TASK DIRECTIONS ▸
Copy out the lines of the records below, and only those lines, from the one with "chair de certains" through the one with "remplacer par la farce avant de les cuire.", exactly as they appear.

=== PROVIDED MATERIAL ===

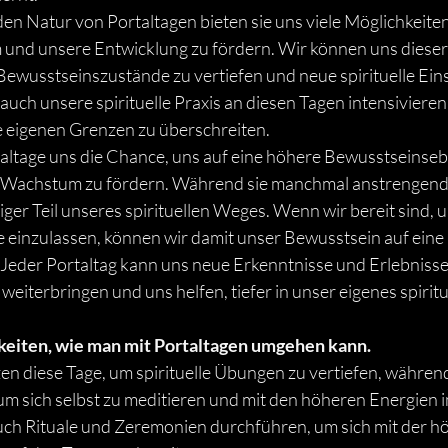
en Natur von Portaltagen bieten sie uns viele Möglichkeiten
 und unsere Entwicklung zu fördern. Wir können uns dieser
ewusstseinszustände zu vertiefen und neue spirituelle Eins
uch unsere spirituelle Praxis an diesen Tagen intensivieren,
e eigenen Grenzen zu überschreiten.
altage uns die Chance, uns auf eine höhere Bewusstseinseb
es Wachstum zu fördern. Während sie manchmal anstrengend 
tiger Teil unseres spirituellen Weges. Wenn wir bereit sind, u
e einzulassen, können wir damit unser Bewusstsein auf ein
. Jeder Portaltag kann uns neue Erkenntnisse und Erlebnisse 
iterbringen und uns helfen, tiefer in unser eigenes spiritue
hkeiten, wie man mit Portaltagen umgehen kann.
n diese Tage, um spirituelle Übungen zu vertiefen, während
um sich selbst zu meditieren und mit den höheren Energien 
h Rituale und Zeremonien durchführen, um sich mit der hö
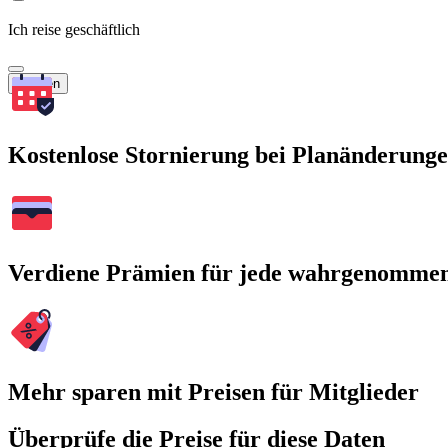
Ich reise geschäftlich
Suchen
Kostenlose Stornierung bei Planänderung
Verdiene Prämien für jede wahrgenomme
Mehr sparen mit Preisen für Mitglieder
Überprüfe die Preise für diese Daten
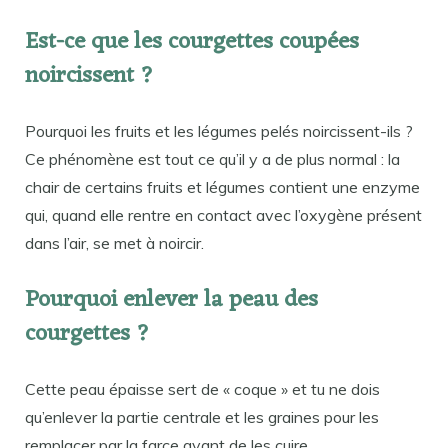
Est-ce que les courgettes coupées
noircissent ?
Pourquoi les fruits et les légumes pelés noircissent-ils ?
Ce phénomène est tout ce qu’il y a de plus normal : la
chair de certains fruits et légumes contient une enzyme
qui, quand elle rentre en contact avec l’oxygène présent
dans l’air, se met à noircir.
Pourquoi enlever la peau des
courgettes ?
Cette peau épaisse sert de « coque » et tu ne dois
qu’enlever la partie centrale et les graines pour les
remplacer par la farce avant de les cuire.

===
=== PROVIDED MATERIAL ===

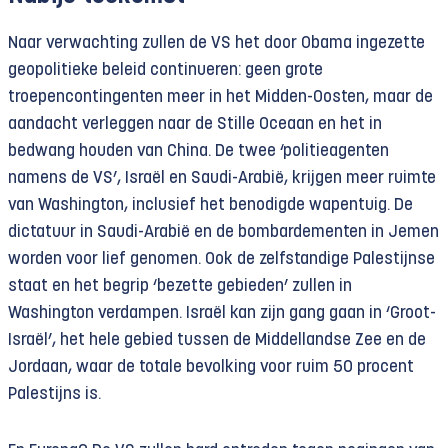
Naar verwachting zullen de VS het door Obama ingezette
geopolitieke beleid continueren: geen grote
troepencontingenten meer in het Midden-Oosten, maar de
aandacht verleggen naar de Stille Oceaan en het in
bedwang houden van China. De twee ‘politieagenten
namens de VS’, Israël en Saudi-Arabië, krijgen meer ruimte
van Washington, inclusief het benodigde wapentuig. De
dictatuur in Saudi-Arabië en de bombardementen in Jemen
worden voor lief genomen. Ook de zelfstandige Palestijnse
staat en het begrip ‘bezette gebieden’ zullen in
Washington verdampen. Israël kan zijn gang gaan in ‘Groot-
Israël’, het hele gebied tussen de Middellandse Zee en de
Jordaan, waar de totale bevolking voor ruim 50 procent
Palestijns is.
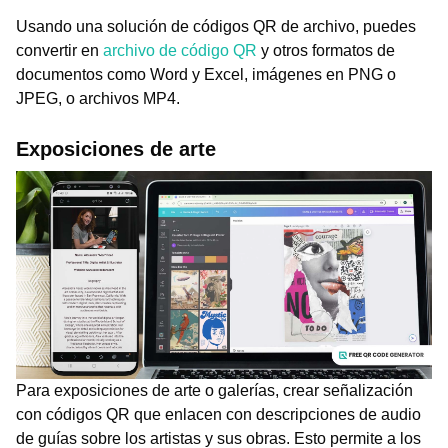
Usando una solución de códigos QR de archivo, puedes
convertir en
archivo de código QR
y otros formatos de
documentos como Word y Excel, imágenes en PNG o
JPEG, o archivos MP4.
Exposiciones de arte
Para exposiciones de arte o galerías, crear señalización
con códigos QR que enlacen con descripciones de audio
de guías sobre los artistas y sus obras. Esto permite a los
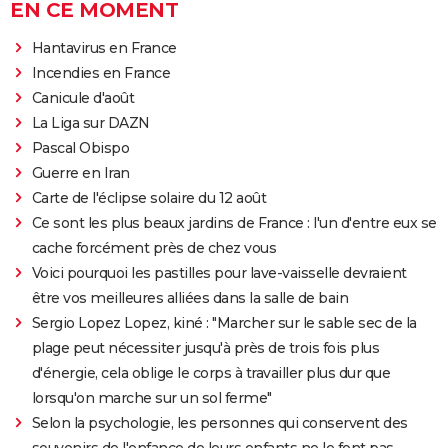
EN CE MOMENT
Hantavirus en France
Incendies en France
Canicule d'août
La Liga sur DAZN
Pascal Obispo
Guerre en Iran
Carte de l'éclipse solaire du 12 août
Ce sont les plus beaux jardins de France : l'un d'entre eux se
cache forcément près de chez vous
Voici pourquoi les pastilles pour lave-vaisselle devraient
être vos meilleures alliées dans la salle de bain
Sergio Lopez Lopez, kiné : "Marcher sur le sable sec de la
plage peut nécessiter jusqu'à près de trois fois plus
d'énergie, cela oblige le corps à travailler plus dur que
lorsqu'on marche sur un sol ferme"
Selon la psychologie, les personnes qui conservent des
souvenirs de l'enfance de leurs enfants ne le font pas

===
=== PROVIDED MATERIAL ===

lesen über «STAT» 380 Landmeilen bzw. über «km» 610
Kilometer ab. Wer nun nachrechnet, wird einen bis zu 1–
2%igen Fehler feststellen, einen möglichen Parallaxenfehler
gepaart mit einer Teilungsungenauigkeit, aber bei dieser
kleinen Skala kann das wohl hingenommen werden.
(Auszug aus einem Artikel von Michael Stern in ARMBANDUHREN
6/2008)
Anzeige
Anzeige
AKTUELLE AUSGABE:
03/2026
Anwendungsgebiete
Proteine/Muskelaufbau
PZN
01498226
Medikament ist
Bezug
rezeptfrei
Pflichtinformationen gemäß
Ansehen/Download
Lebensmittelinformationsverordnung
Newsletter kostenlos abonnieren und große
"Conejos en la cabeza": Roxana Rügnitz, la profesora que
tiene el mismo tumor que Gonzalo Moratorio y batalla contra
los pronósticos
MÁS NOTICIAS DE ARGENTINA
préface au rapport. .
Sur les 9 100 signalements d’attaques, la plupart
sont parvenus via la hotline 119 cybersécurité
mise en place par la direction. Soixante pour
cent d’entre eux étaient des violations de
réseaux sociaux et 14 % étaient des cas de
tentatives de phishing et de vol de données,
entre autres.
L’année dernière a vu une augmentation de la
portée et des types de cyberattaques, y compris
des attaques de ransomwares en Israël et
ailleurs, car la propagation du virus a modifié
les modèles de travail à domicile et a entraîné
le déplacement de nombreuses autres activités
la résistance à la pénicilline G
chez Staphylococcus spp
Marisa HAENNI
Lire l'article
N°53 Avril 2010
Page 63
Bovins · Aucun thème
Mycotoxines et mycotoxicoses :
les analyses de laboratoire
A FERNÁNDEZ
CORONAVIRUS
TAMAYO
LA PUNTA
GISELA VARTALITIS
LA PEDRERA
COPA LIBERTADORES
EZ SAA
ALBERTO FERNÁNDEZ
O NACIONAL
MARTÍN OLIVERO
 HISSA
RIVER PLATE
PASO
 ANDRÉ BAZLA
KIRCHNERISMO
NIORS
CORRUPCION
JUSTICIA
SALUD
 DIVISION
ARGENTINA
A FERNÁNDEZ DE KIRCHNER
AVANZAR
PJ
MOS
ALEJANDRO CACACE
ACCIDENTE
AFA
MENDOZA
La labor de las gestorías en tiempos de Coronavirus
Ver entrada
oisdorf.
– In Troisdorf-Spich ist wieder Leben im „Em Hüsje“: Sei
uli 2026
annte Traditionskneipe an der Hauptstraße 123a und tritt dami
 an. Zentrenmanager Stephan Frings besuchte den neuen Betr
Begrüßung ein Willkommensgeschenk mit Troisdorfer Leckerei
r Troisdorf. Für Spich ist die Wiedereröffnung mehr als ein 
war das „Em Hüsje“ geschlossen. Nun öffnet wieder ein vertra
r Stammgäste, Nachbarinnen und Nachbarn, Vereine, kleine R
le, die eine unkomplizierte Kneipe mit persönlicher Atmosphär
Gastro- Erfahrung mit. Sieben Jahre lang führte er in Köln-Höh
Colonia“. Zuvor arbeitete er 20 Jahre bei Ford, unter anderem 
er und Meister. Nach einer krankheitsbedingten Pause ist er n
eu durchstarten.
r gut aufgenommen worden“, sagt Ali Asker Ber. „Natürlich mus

===

SOLUTION FOR THIS TASK ▸
chair de certains fruits et légumes contient une enzyme
qui, quand elle rentre en contact avec l’oxygène présent
dans l’air, se met à noircir.
Pourquoi enlever la peau des
courgettes ?
Cette peau épaisse sert de « coque » et tu ne dois
qu’enlever la partie centrale et les graines pour les
remplacer par la farce avant de les cuire.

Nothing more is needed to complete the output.